# Mom freaks out in Lamborghini Gallardo



## toovo1985 (Feb 19, 2010)

A son has decided to tape his mother as he takes her on a ride on his brand new 1250WHP Twin Turbo Lamborghini Gallardo by Underground Racing.

The result is really funny. She can't really handle the speed and freaks out.

Check the video


----------



## VWRedux (Jun 3, 2009)

This video blows! The guy can't even drive... he's obviously in over his head.:thumbdown:


----------



## a4 (Oct 28, 2000)

As cheesy as the video may seem Robert is a really nice guy. Self made entrepreneur and has done everything on his own.
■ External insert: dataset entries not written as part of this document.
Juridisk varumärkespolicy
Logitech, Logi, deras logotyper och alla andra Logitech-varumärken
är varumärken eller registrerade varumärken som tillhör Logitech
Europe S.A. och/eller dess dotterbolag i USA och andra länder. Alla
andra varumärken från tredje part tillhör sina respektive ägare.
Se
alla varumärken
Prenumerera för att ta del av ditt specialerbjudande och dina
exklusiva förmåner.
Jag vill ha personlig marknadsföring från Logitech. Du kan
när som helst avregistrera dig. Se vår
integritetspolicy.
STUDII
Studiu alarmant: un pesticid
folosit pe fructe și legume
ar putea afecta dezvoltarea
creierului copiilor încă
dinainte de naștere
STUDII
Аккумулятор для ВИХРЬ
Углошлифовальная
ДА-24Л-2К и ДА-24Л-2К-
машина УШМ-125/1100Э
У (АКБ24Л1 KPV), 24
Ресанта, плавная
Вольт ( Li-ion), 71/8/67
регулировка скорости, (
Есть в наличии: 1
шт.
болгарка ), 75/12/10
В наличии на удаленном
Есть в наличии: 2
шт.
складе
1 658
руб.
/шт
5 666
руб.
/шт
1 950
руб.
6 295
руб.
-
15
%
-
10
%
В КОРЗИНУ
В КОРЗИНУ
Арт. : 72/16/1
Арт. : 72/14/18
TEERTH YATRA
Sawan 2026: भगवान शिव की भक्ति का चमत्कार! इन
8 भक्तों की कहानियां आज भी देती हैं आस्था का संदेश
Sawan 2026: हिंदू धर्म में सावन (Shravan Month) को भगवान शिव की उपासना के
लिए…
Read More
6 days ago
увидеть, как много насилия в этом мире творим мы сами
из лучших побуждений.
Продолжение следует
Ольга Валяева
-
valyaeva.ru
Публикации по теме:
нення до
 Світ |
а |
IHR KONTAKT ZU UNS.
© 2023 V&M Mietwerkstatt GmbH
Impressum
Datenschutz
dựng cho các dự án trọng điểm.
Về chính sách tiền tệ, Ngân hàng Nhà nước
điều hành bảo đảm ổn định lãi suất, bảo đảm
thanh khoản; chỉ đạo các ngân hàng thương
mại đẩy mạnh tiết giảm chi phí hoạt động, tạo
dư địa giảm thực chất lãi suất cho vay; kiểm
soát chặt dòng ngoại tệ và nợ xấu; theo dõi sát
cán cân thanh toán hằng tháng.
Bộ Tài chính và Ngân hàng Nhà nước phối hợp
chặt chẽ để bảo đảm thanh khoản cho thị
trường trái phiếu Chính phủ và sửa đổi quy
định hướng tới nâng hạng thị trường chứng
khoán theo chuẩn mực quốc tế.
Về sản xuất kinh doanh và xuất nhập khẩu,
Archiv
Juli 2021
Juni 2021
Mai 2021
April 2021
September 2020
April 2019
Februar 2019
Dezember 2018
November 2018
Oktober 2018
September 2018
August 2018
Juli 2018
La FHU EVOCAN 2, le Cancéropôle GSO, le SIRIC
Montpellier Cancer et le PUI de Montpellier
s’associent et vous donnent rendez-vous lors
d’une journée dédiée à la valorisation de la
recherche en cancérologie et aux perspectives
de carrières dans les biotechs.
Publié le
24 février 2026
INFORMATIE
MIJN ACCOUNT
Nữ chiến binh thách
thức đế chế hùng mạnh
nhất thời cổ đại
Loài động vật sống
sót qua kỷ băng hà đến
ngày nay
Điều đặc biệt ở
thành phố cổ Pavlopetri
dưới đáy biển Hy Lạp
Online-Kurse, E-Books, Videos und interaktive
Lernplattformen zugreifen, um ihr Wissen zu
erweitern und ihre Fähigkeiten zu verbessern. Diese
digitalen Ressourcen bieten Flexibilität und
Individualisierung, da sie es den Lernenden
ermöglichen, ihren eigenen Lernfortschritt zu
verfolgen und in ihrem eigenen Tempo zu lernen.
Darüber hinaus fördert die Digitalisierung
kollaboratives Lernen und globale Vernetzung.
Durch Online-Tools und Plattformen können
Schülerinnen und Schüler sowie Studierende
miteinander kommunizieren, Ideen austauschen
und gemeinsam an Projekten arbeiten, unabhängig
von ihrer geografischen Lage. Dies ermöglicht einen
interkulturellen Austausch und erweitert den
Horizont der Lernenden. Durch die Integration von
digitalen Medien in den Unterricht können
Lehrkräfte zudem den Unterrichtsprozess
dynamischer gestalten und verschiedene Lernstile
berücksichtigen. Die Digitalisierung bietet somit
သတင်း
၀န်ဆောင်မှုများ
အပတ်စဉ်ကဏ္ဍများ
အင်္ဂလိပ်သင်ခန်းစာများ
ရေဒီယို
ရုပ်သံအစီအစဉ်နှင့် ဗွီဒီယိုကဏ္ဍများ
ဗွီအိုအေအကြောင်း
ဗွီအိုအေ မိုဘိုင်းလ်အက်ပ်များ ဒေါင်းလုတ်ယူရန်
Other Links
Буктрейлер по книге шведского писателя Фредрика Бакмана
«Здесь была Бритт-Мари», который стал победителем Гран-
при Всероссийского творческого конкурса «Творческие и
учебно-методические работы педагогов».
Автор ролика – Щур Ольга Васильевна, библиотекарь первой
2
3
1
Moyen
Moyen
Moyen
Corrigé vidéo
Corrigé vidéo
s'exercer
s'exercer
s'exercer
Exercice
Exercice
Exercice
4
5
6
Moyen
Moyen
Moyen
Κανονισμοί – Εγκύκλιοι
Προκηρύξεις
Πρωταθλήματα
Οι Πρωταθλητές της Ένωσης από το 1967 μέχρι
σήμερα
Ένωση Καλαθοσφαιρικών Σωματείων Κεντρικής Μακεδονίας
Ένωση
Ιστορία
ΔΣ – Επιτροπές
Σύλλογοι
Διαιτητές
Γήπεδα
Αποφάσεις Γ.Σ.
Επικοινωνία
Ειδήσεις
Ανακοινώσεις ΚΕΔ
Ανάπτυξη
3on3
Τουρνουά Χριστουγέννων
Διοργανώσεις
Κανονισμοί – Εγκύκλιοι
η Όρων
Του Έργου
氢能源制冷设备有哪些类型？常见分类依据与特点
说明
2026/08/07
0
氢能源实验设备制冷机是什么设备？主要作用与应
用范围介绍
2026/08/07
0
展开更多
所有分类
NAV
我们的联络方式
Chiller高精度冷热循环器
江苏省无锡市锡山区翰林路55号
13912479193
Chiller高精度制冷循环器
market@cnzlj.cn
I give him a lot of credit being so young and being able to live out what most people dream. He's the founder of Razzi.me it's a photo sharing website similar to photobucket along with some other projects. This should give inspiration to many to what is possible with very little investment. He's a prime example.

:beer:


----------



## VWRedux (Jun 3, 2009)

a4 said:


> As cheesy as the video may seem Robert is a really nice guy. Self made entrepreneur and has done everything on his own. I give him a lot of credit being so young and being able to live out what most people dream. He's the founder of Razzi.me it's a photo sharing website similar to photobucket along with some other projects. This should give inspiration to many to what is possible with very little investment. He's a prime example.
> 
> :beer:


Congratulations, he deserves credit for sure. :thumbup: Now he should spend some of that money on proper driving technique lessons, other than having a heavy foot every once in awhile to perk up his mommy.


----------



## a4 (Oct 28, 2000)

VWRedux said:


> Congratulations, he deserves credit for sure. :thumbup: Now he should spend some of that money on proper driving technique lessons, other than having a heavy foot every once in awhile to perk up his mommy.



:laugh::thumbup:


----------



## toovo1985 (Feb 19, 2010)

OHHHHHHHHHHHHHHH your mean...


----------



## MYMKIVGTI (Mar 10, 2009)

His mom is smokin


----------



## jay'stig (Nov 8, 2010)

MYMKIVGTI said:


> His mom is smokin


She is man,


----------



## abeR (Sep 13, 2002)

sweaty palms eh mom?


----------



## joeybags (Sep 9, 2011)

Any pics of the car?


----------



## mk2gtd (Sep 17, 2007)

joeybags said:


> Any pics of the car?


any pics of the mom??


----------



## joeybags (Sep 9, 2011)

Lol no any pics of the car. Sorry I should of been specific


----------



## Jedidub (Oct 6, 2010)

She has sweaty palms anyone for a Texas tug?


----------



## Hawk (May 7, 2010)

:laugh:


----------



## RobMarkToo (Apr 21, 2012)

a4 said:


> As cheesy as the video may seem Robert is a really nice guy. Self made entrepreneur and has done everything on his own. I give him a lot of credit being so young and being able to live out what most people dream. He's the founder of Razzi.me it's a photo sharing website similar to photobucket along with some other projects. This should give inspiration to many to what is possible with very little investment. He's a prime example.
> 
> :beer:


Or delusions of grandeur, whichever come first.


----------



## CarsAnalysis (Jun 7, 2017)

Lol:banghead::banghead::banghead:


----------



## Ameera Fatima (Jun 9, 2017)

*LOLX*

Congratulation, He Receive credit for sure. This video blows! The guy can't even drive... he's obviously in over his head. LOLX :what:


----------